When I feel silly, I think back to 2018-19 and how brave / borderline delusional I was. Tapping into a sense of unbridled agency, if you will. In that era, I got to work a shift at Native. I mostly remember faithfully cutting lotus leaves into circles - the bar has a sustainable / regional produce sort of slant, and they were using lotus leaves as coasters as they’re hydrophobic. I got to try this out because I randomly sent them an email that basically said “I’m probably kind of useless but am looking for work and used to work as a waitress at Ce La Vi. Can I come and try it out?”. I ended up being bad at it as they didn’t call me back for another shift. Looking back, I was probably way too anxious and nervous about work, which probably prompted the bartender who was stuck with managing me to say:
Look, you’re scared about only being here for a few hours but it doesn’t matter. By the time they step in, the customer’s only been here for 30 seconds. You will always be more experienced than they are. You need to chill out.
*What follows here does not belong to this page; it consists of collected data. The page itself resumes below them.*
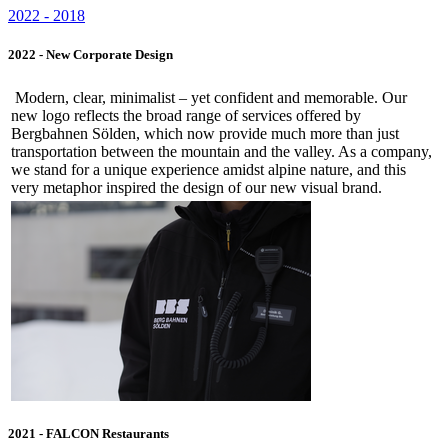
2022 - 2018
2022 - New Corporate Design
Modern, clear, minimalist – yet confident and memorable. Our
new logo reflects the broad range of services offered by
Bergbahnen Sölden, which now provide much more than just
transportation between the mountain and the valley. As a company,
we stand for a unique experience amidst alpine nature, and this
very metaphor inspired the design of our new visual brand.
2021 - FALCON Restaurants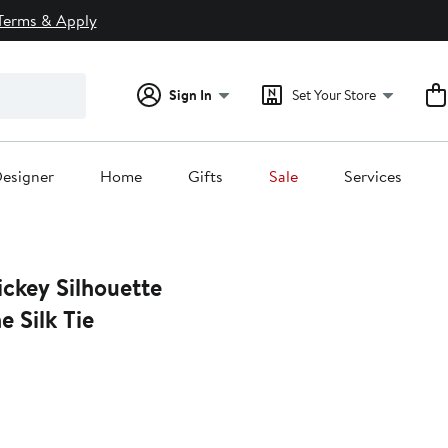
Terms & Apply
Sign In
Set Your Store
esigner
Home
Gifts
Sale
Services
ckey Silhouette
 Silk Tie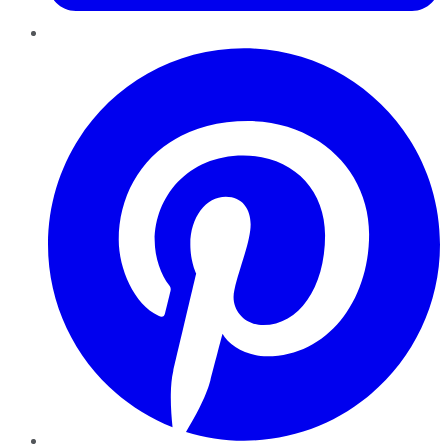
Pinterest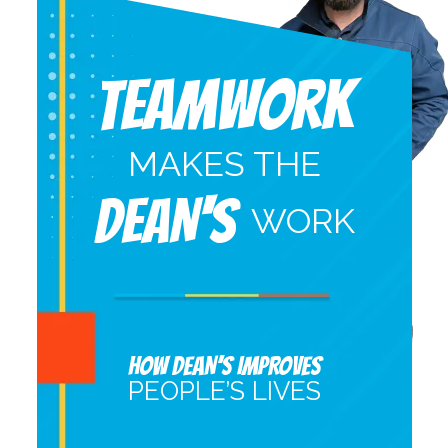
Teamwork
MAKES THE
DEAN'S
WORK
HOW DEAN’S IMPROVES
PEOPLE’S LIVES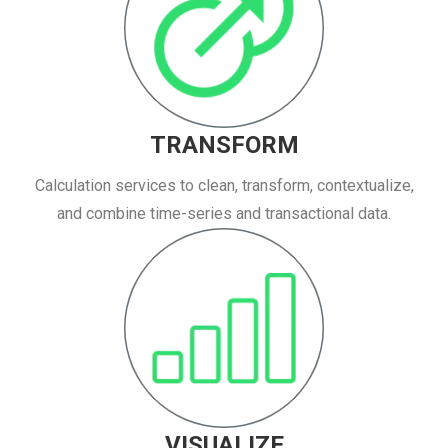
TRANSFORM
Calculation services to clean, transform, contextualize,
and combine time-series and transactional data.
VISUALIZE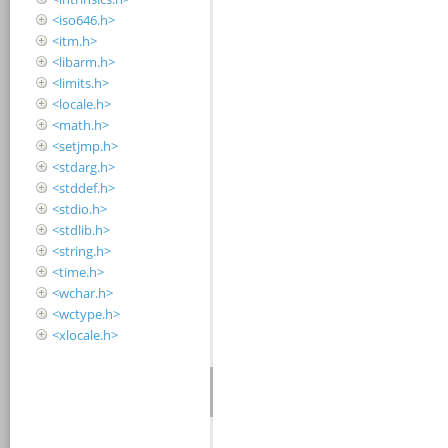
<iso646.h>
<itm.h>
<libarm.h>
<limits.h>
<locale.h>
<math.h>
<setjmp.h>
<stdarg.h>
<stddef.h>
<stdio.h>
<stdlib.h>
<string.h>
<time.h>
<wchar.h>
<wctype.h>
<xlocale.h>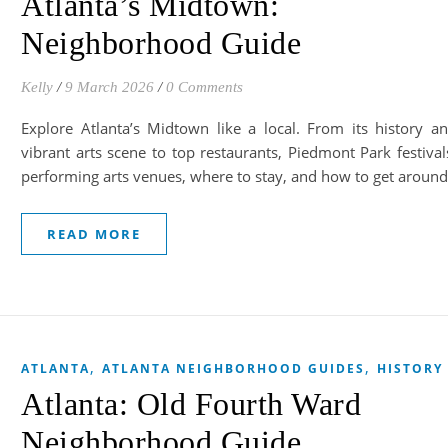
Atlanta’s Midtown:
Neighborhood Guide
Kelly
/
9 March 2026
/
0 Comments
Explore Atlanta’s Midtown like a local. From its history a
vibrant arts scene to top restaurants, Piedmont Park festival
performing arts venues, where to stay, and how to get around
READ MORE
,
,
ATLANTA
ATLANTA NEIGHBORHOOD GUIDES
HISTORY
Atlanta: Old Fourth Ward
Neighborhood Guide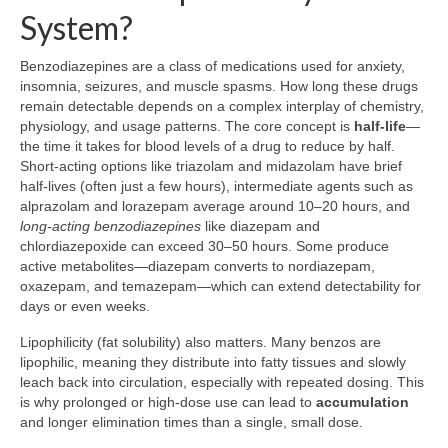
System?
Benzodiazepines are a class of medications used for anxiety,
insomnia, seizures, and muscle spasms. How long these drugs
remain detectable depends on a complex interplay of chemistry,
physiology, and usage patterns. The core concept is
half-life
—
the time it takes for blood levels of a drug to reduce by half.
Short-acting options like triazolam and midazolam have brief
half-lives (often just a few hours), intermediate agents such as
alprazolam and lorazepam average around 10–20 hours, and
long-acting benzodiazepines
like diazepam and
chlordiazepoxide can exceed 30–50 hours. Some produce
active metabolites—diazepam converts to nordiazepam,
oxazepam, and temazepam—which can extend detectability for
days or even weeks.
Lipophilicity (fat solubility) also matters. Many benzos are
lipophilic, meaning they distribute into fatty tissues and slowly
leach back into circulation, especially with repeated dosing. This
is why prolonged or high-dose use can lead to
accumulation
and longer elimination times than a single, small dose.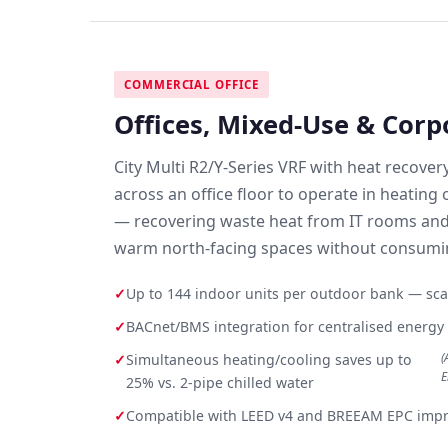
COMMERCIAL OFFICE
Offices, Mixed-Use & Cor
City Multi R2/Y-Series VRF with heat recover
across an office floor to operate in heating
— recovering waste heat from IT rooms and
warm north-facing spaces without consumin
✓
Up to 144 indoor units per outdoor bank — scal
✓
BACnet/BMS integration for centralised ener
(
✓
Simultaneous heating/cooling saves up to
E
25% vs. 2-pipe chilled water
✓
Compatible with LEED v4 and BREEAM EPC imp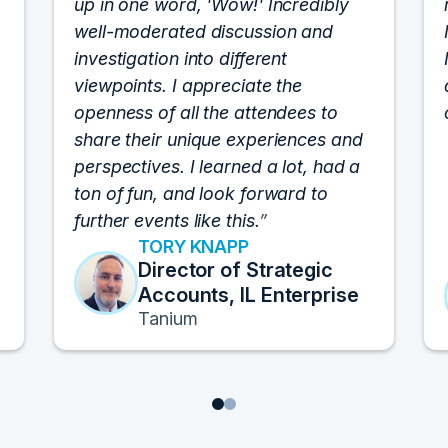
up in one word, 'Wow!' Incredibly
well-moderated discussion and
investigation into different
viewpoints. I appreciate the
openness of all the attendees to
share their unique experiences and
perspectives. I learned a lot, had a
ton of fun, and look forward to
further events like this.
TORY KNAPP
Director of Strategic
Accounts, IL Enterprise
Tanium
1
2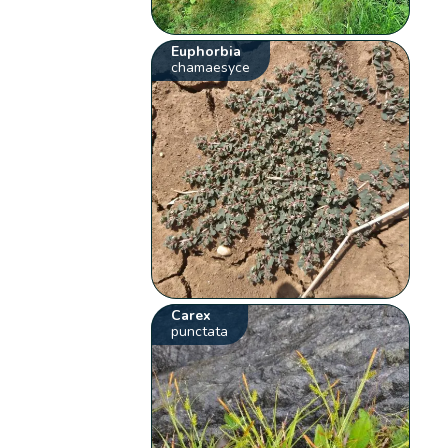
Euphorbia
chamaesyce
Carex
punctata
(or something along those lines.)
I think about this encounter whenever I have to do something where I feel too new and unqualified (e.g. teaching for Code in Place).
Another time where I felt like I really tried was when I walked in to the law library to ask if they wanted to hire people to shelve books. I had heard through the grapevine that they were paying students $12 an hour to do this, which sounded quite lucrative. She said no – they had enough help already – but I could leave my number and she’d text me if anything came up.
Whenever people make offers like this, I usually think they’re half-joking and won’t ever actually contact me. But she did, twice – once for a summer job at the campus Central Library (which I ended up not doing as I was interning), and another time she didn’t even text. She just called me on Whatsapp, then sent me the email of a professor from the public policy faculty. She said he was looking for a Research Assistant (What does he do? I don’t know, you have to ask him). I don’t know how effective this is as a lead generation tactic, from the professor’s point of view. I eventually got the job. To this day I strongly suspect that I was the only person who was aware of it.
I try my best to lean back and lean into that version of me. Something prospecting, curious, unfazed.